Congress’s Power Over Agencies
Given my argument, you might wonder how big the power of future opposition Congress over agencies will be.
While Congress can’t directly veto agency decisions, it has powerful informal tools: committee hearings, budget directives, and even the threat of public shaming of government officials. Agencies know that if they act recklessly now, they might face tough questions—or lose funding or their reputation—later.
So even though Congress’s influence isn’t always written into law, it’s real. And agencies pay attention.
Prediction Markets as Political Thermometers
To empirically test my argument, I needed to know the extent to which agencies perceived a congressional flip might happen. That’s where prediction markets come in.
If you’ve ever placed a bet on a sports game or followed the stock market, you already get the basic idea. A prediction market is like a stock exchange for political outcomes. People buy and sell “shares” in a particular outcome—the incumbent party losing control of the Senate—based on how likely they think it will happen.
So, if shares are trading at 70 cents, traders believe there’s about a 70% chance the incumbent will lose. If it drops to 40 cents, the perceived probability has fallen to 40%. An example below illustrates the likelihood of congressional turnover for the 2018 Senate election based on daily changes in the Iowa Electronic Markets (IEM) prices during 2017-2018. It shows that the likelihood fluctuated substantially until a few months before the election.

Because money is at stake, prediction markets are often accurate. However, the key insight isn’t their precision—the public perceptions they reflect align with how federal agencies gauge the likelihood of congressional turnover. Even if the election is months away, career bureaucrats and political appointees would be tracking the same information that savvy investors in prediction markets are. They know that if the opposition party is gaining ground in the polls—or, in this case, in the prediction markets—then change may be coming. And that change could bring scrutiny, hearings, or even canceled contracts.
What the Data Says
Based on this intuition, I analyzed election prediction markets and federal procurement data from three periods of unified government: the Bush (2005–2006), Obama (2009–2010), and Trump (2017–2018) administrations. Then I looked at how agencies’ day-to-day contracting behavior shifts in response to daily changes in election prediction markets.
Here’s what I found:
- When the probability of congressional turnover in the upcoming election rose, so did the likelihood that federal agencies engaged in competitive contracting.

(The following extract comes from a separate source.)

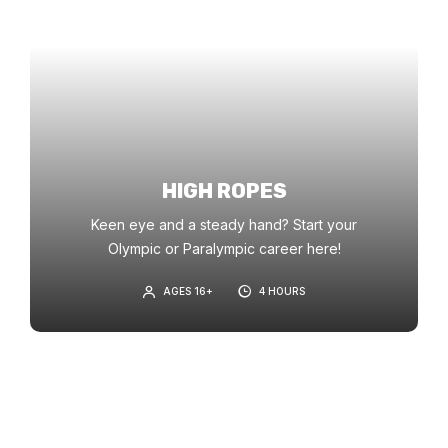
HIGH ROPES
Keen eye and a steady hand? Start your
Olympic or Paralympic career here!
AGES 16+
4 HOURS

- This effect was strongest when agencies procured from industries where politically connected firms were numerous and inefficient.
That last point is key: agencies are especially cautious when they know the president’s donor firms are likely to lose in a fair fight in the competitive bidding process, and when a future Congress would smell a rat.
A Note of Caution (and Opportunity)
My findings show that political institutions—like election cycles and separation of powers—can act as built-in checks on favoritism.
This also means we should pay more attention to when and how agencies make decisions, especially in the months before elections.
If you care about government waste—or want to see smarter use of tax dollars—look beyond the campaign ads. The real story might be buried in a contract database.
The Bigger Picture: Bureaucrats as Strategic Actors
This research also highlights a point often overlooked when considering agency spending decisions: bureaucrats, as primary decision-makers of federal contracting, are not merely rule-followers but strategic actors. They read political cues, anticipate future constraints, and adjust their behavior accordingly. This isn’t necessarily bad—in some cases, it can lead to better outcomes.
So next time, if someone tells you the government is always inefficient, ask: Compared to what? And under what conditions?
Because sometimes, the threat of future electoral turnover is exactly what makes bureaucrats act more responsibly.